Esas interacciones son trasladadas a una mesa donde la plática gira en torno a chismes, indirectas, problemas de pareja y un vino biodinámico. Se establece un escenario de amistades frágiles y de hipocresías sólidas. Y en ese contexto, la inocente Blanca (cero casualidades) propone un juego para imprimirle algo de emoción y novedad a la cena: todos pondrán su teléfono celular sobre la mesa y durante el resto de la noche cada mensaje, mail, llamada, foto, etc., que sea recibida será compartida con el grupo sin excepción. Como es de intuirse, las máscaras y los secretos van cayendo lentamente desembocando en una tragedia digna del mejor teatro.

Precisamente De la Iglesia se apoya mucho en un montaje teatral para construir y echar a andar a los personajes. La actuación colectiva es extraordinaria destacando Eduard Fernández y Belén Rueda como la pareja orquestadora del drama. La cámara diligente de Ángel Amorós los rodea y se mueve con ellos o los enfoca individualmente al tiempo que vamos conociendo quiénes son en realidad.

El punto inicial es, claro está, nuestra relación con los teléfonos celulares. ¿Hasta qué grado hemos depositado ahí nuestra vida? ¿Cuánto dependemos de ellos? ¿Y qué tanto son una extensión de nuestro verdadero yo? Creemos asegurar la intimidad pero basta un pasatiempo inofensivo para despertar el nervio de exponerse ante quienes se supone son como una segunda familia.

De la Iglesia convierte esa caja negra de desastres en una caja de Pandora que al abrirse destruye años de amistad y matrimonio y hace que los mejores amigos se conviertan en esos Perfectos Desconocidos que atinadamente propone el título.

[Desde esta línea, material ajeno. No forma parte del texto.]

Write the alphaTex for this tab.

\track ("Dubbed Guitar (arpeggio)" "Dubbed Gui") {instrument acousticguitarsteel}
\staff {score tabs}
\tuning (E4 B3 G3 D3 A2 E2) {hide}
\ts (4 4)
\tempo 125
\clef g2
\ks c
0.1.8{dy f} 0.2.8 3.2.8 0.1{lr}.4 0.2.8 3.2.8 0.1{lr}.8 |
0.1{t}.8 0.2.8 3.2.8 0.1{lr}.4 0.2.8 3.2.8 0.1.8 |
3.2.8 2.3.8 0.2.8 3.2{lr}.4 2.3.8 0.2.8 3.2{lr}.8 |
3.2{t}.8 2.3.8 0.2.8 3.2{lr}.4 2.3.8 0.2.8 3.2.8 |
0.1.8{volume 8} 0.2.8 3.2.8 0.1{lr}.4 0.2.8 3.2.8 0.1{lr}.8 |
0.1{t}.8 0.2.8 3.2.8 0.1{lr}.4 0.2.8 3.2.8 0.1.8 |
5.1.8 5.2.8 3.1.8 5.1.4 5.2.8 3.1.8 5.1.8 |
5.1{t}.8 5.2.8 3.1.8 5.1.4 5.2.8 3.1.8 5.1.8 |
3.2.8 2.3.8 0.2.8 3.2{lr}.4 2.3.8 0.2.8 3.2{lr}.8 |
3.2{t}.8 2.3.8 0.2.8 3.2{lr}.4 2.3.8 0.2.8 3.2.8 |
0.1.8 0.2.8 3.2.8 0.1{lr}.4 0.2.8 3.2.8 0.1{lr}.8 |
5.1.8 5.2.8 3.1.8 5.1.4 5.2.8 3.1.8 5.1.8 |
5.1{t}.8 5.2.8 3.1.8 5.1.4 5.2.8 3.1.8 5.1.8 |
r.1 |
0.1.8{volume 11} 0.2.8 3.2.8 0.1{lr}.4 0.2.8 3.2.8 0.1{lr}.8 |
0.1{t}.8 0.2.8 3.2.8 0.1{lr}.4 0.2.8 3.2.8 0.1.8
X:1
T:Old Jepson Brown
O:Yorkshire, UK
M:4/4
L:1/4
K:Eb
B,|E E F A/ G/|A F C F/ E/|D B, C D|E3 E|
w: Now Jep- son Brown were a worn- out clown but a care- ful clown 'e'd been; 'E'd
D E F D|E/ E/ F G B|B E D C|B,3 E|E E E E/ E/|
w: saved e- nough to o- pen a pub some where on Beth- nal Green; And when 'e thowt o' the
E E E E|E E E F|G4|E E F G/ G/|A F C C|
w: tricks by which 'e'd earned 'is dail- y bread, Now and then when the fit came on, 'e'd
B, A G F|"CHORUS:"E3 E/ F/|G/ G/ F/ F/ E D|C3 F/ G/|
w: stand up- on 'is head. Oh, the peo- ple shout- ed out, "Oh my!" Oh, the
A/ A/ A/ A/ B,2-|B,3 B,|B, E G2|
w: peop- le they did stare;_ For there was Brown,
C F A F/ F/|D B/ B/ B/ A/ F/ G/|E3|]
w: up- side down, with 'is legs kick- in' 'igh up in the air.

Llena de momentos verdaderamente hilarantes, frases mordaces y actuaciones puntuales, la cinta logra convertir ese cuasi único escenario en una especie de Ángel Exterminador (Luis Buñuel, 1962) de este siglo. No es desorbitada la comparación con Buñuel. Mismas burguesías atrapadas; diferentes razones. Más aún: hacia su tercer acto la cinta da un giro igualmente surrealista que si bien no funciona del todo para el tono propuesto y hubiera sido preferible avocarse a la tragedia absoluta, sí ofrece un tono amargo sobre el egoísmo y el orgullo tan propio del hombre antes que optar por la sinceridad. Aceptarnos. La condición humana, pues. Retratada aquí de forma punzante, cercana, y sobre todo con un humor negro que lo mismo provoca risas que impacto. Alex de la Iglesia en su mejor forma.